* **What the exercise asks**: Reproduce every text line in the data below verbatim, omitting the pictures.

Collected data
☆ ☆ ☆

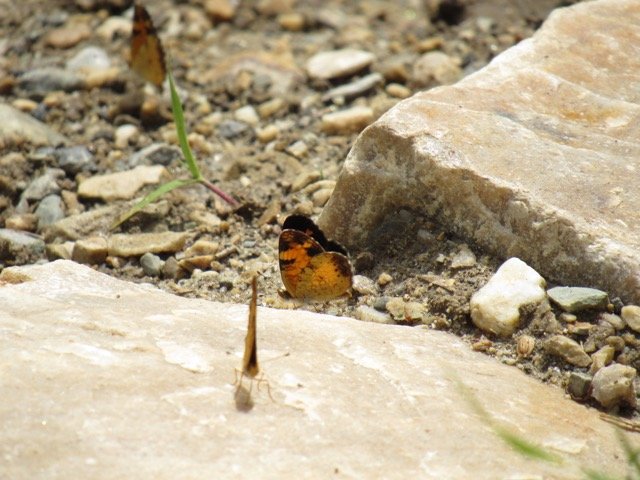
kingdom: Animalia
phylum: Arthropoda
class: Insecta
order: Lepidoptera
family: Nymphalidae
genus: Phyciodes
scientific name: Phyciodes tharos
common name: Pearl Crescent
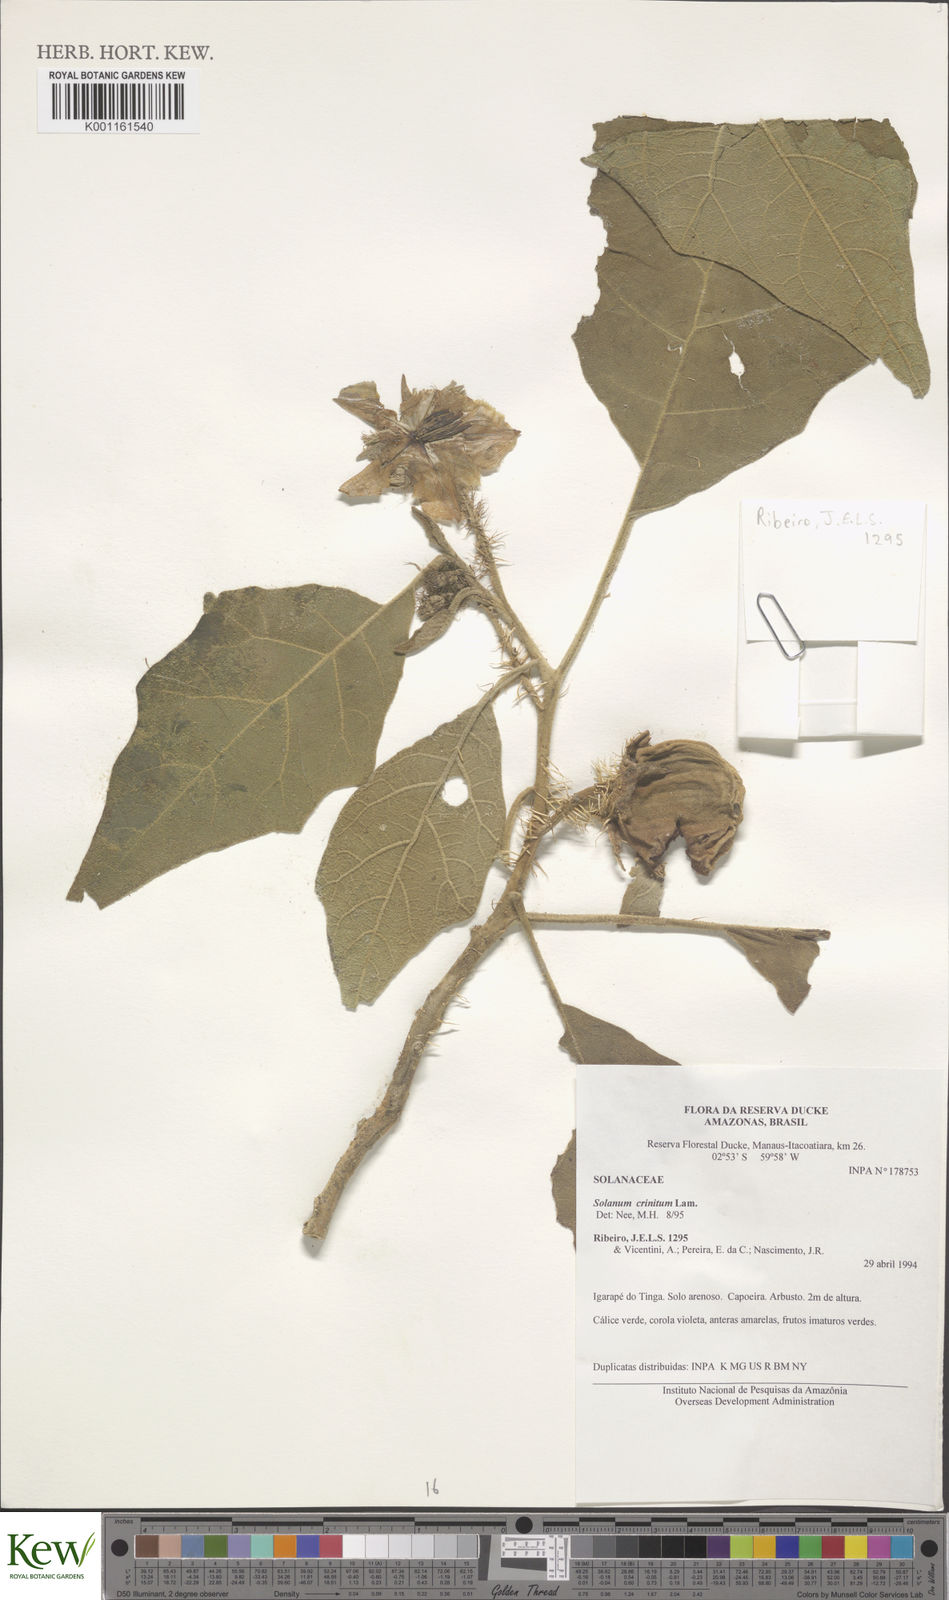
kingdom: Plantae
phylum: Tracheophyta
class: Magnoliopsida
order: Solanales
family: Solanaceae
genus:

☆ ☆ ☆

* **The answer**:
kingdom: Animalia
phylum: Arthropoda
class: Insecta
order: Lepidoptera
family: Nymphalidae
genus: Phyciodes
scientific name: Phyciodes tharos
common name: Pearl Crescent
kingdom: Plantae
phylum: Tracheophyta
class: Magnoliopsida
order: Solanales
family: Solanaceae
genus:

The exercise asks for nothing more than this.